The CDO Insights 2026 data confirms this isn't unique to my experience:
- 57% of data leaders cite data reliability as a top barrier to moving AI from pilot to production
- 50% specifically call out data quality as their biggest challenge for agentic AI
- 76% say their AI governance hasn't kept pace with employee use of AI
That third number is the one that keeps me up at night.
What Good Governance Looks Like for Agentic Systems
If you're building or planning to build agentic AI, here's the governance framework I'd recommend starting with.
1. Data Contracts as a First Principle
Agentic systems need data they can trust completely, not data that's "usually fine." This means formalising data contracts — explicit agreements between data producers and consumers about schema, freshness, completeness, and acceptable null rates.
Data contracts aren't new, but agentic AI makes them urgent. When a human is the consumer, they can tolerate ambiguity. An agent cannot.
2. Observability Over Auditing
Traditional data governance is retrospective — we audit what happened. Agentic governance needs to be real-time. You need to know what an agent is doing while it's doing it, not after it's made 10,000 decisions.
Build observability into every agentic workflow from day one:
- Log every action the agent takes and why
- Set trip-wires for unexpected patterns (volume spikes, unusual data access, edge-case decisions)
- Require human review for decisions above defined thresholds
3. Bounded Action Spaces
Every agentic system should have explicit limits on what it can and cannot do. Not as an afterthought — as a core design constraint. What systems can it write to? What's the maximum financial impact of any single action? What happens when it encounters data it doesn't expect?
These aren't technical questions. They're governance questions that data leaders should be driving.
4. Rollback Architecture
This one is practical but often missed. If an agent makes 500 decisions in an hour and 50 of them are wrong, can you roll them back? Can you identify which ones? Build your agentic systems with state management that makes intervention possible.
The Opportunity, Not Just the Risk
I don't want to leave you with the impression that agentic AI is just a governance headache. The upside is real and I've seen it.
Teams using agentic workflows for data pipeline monitoring and remediation are catching data quality issues before they reach downstream consumers — automatically, without human intervention. In one case, an agent identified a schema drift in a third-party data feed, quarantined the affected records, notified the data owner, and drafted a resolution path — all in under three minutes. That used to take hours of on-call engineering time.
The organisations that will win with agentic AI are the ones that treat it as a data challenge, not just an AI challenge. They invest in the data foundation first, build governance in, and deploy incrementally in low-risk pipelines before scaling.
What to Do This Quarter
If you're a data leader trying to figure out where to start, here's my practical advice:
- Audit your data quality in the pipelines most likely to feed agentic systems. Be honest about what you find.

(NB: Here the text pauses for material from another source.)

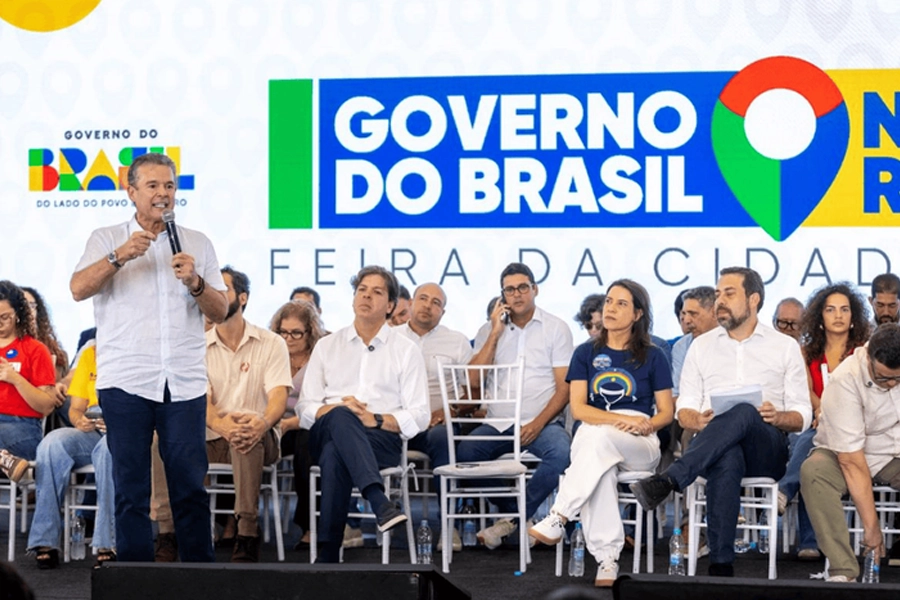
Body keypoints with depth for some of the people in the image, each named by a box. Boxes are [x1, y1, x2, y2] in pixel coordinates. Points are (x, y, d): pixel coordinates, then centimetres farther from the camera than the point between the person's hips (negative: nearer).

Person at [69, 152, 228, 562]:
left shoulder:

- Define your agent action boundaries — what is in scope and what requires human approval, in writing, before any deployment.

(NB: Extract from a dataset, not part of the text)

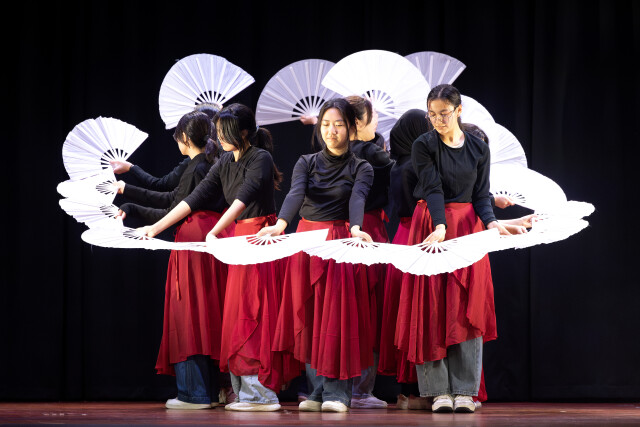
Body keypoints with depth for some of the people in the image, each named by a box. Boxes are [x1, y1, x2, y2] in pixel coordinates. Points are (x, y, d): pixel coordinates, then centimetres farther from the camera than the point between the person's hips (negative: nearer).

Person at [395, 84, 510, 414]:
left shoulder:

- Pick one low-risk pilot and instrument it fully. Don't scale until you've proven the observability layer works.
- Update your data governance framework to explicitly address agentic AI. If your current framework was written before 2024, it almost certainly doesn't.
Agentic AI is not coming. It's here. The question is whether your data foundation is ready for it.
Gartner predicts that by 2030, 50% of organisations will use autonomous AI agents to interpret governance policies and automate compliance enforcement. The data leaders who start building that foundation now will be the ones making that prediction look conservative.